Ce qui m’inquiète, c’est la méfiance et
la crainte ressenties dans certains cercles religieux à l’égard
de la réalité humaine concrète, matérielle,
physique.
Célibat ou chasteté
J’ai lu un jour sous la plume de Jacques Pohier
un aveu qui m’a amusé. Ce théologien catholique
confessait avoir ressenti un choc lorsqu’il était tombé
sur une phrase écrite par un historien du christianisme :
Jésus était probablement célibataire. Probablement?
Mais ne devait-il pas l’être pour réaliser pleinement
sa nature de Fils de Dieu?
Ici les protestants ne sont pas toujours en meilleure
posture que les catholiques.

» Données brutes:
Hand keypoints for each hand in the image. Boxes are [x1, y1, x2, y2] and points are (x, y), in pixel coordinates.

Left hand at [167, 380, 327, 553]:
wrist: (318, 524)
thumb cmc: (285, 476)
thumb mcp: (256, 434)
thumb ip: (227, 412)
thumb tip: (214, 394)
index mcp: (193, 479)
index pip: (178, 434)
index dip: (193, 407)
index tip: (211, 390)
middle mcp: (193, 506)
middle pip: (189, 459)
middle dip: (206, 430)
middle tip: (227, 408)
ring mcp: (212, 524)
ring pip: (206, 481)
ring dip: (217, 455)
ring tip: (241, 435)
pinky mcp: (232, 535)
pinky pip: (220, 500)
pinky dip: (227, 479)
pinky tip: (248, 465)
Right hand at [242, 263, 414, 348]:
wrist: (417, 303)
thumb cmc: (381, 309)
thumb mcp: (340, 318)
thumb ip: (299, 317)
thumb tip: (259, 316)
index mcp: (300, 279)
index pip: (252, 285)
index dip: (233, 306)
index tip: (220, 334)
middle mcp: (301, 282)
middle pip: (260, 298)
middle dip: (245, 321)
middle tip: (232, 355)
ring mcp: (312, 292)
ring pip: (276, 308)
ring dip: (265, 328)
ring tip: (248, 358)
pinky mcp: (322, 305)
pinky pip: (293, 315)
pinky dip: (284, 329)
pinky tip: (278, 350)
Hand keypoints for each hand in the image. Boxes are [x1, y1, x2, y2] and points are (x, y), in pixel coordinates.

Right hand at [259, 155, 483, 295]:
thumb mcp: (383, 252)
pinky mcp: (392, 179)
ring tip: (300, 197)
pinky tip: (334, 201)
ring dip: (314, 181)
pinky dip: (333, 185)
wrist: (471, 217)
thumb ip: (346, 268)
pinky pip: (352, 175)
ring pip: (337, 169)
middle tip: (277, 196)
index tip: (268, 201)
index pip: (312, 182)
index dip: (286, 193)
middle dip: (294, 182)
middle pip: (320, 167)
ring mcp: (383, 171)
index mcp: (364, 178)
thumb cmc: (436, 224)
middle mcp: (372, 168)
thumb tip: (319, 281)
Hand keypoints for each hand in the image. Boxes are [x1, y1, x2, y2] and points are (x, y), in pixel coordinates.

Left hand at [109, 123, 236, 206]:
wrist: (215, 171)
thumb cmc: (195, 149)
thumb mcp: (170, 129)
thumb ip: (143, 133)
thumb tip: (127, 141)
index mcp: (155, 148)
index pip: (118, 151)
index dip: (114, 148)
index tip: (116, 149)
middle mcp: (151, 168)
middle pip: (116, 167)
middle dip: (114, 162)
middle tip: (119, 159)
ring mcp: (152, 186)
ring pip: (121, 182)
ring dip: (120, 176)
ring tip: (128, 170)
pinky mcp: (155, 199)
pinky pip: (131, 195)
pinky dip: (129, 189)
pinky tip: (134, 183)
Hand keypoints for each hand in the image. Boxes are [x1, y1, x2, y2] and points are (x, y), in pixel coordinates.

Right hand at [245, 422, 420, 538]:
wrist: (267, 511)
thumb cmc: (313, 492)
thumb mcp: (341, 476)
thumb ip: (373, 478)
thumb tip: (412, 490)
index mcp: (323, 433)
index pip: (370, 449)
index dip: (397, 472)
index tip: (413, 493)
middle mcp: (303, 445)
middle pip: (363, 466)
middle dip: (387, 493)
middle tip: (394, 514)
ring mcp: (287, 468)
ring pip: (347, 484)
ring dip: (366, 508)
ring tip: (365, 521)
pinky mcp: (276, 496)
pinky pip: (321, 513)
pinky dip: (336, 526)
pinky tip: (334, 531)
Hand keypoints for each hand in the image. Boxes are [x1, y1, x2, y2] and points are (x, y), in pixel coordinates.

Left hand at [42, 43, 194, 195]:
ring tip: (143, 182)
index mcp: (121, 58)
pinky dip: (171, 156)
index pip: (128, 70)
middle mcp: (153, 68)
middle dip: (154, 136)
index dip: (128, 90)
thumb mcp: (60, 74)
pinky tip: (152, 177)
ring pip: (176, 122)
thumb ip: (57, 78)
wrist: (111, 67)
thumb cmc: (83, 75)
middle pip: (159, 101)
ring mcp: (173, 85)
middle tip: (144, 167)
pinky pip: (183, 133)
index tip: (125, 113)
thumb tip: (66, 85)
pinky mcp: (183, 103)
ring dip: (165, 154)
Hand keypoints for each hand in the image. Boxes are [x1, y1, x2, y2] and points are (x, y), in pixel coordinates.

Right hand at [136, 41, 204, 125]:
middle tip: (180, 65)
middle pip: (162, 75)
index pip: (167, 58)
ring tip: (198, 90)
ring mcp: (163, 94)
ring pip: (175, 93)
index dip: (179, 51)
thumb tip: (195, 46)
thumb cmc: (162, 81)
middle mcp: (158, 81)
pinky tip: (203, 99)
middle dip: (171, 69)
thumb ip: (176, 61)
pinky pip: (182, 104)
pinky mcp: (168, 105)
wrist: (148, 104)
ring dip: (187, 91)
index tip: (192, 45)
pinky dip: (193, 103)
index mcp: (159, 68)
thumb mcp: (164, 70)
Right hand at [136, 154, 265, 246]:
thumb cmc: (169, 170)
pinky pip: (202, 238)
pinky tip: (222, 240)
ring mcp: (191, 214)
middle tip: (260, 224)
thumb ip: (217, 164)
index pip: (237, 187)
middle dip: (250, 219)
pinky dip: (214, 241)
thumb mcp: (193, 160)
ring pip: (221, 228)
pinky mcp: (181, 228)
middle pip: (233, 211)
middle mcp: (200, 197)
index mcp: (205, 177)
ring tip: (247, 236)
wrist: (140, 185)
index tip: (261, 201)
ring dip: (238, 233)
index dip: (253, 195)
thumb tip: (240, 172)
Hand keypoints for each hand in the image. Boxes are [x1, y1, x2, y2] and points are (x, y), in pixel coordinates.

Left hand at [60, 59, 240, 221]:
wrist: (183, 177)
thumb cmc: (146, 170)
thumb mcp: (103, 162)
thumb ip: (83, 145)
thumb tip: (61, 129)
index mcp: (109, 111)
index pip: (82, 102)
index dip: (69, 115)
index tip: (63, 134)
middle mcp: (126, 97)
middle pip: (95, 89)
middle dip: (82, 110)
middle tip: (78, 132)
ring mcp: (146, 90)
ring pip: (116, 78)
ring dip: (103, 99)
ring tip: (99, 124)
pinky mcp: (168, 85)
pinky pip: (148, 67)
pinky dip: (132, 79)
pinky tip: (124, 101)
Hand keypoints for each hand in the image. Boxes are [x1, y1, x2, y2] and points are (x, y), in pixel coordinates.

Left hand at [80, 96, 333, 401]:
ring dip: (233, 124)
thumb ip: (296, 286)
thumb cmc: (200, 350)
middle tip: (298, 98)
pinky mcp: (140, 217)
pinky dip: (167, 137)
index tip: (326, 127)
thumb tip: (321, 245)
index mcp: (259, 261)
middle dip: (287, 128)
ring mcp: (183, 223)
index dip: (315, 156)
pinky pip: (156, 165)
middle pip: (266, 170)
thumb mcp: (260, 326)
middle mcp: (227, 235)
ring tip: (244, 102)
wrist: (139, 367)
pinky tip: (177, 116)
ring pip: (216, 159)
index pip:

» Pistes d'analyse:
**a)** Dans le texte fourni, quelle phrase d'un historien du christianisme a provoqué un choc chez Jacques Pohier ?
**b)** Prolongez le passage sur le célibat et la chasteté à partir de sa dernière phrase.

» Réponses attendues:
**a)** « Jésus était probablement célibataire. »

**b)**
L’idée que Jésus aurait pu être
veuf, ou avoir vécu une aventure amoureuse dans sa jeunesse,
paraît scandaleuse à beaucoup de croyants. Je n’affirme
pas la chose, nous n’en savons simplement rien. La question
est seulement celle-ci: si cela était arrivé, est-ce
que Jésus serait moins Jésus?
C’est une question révélatrice.
Si nous tenons absolument à l’idée que Jésus
fut toujours vierge, c’est le signe que pour nous la divinité
ne fait pas bon ménage avec la sexualité. Toujours
le même trouble que celui dont j’ai fait l’aveu
au début de mon article.
Il faut alors s’interroger sur la conception
virginale de Jésus. Son récit se trouve dans les évangiles
de l’enfance chez Matthieu et chez Luc. Aucune autre allusion
dans le Nouveau Testament.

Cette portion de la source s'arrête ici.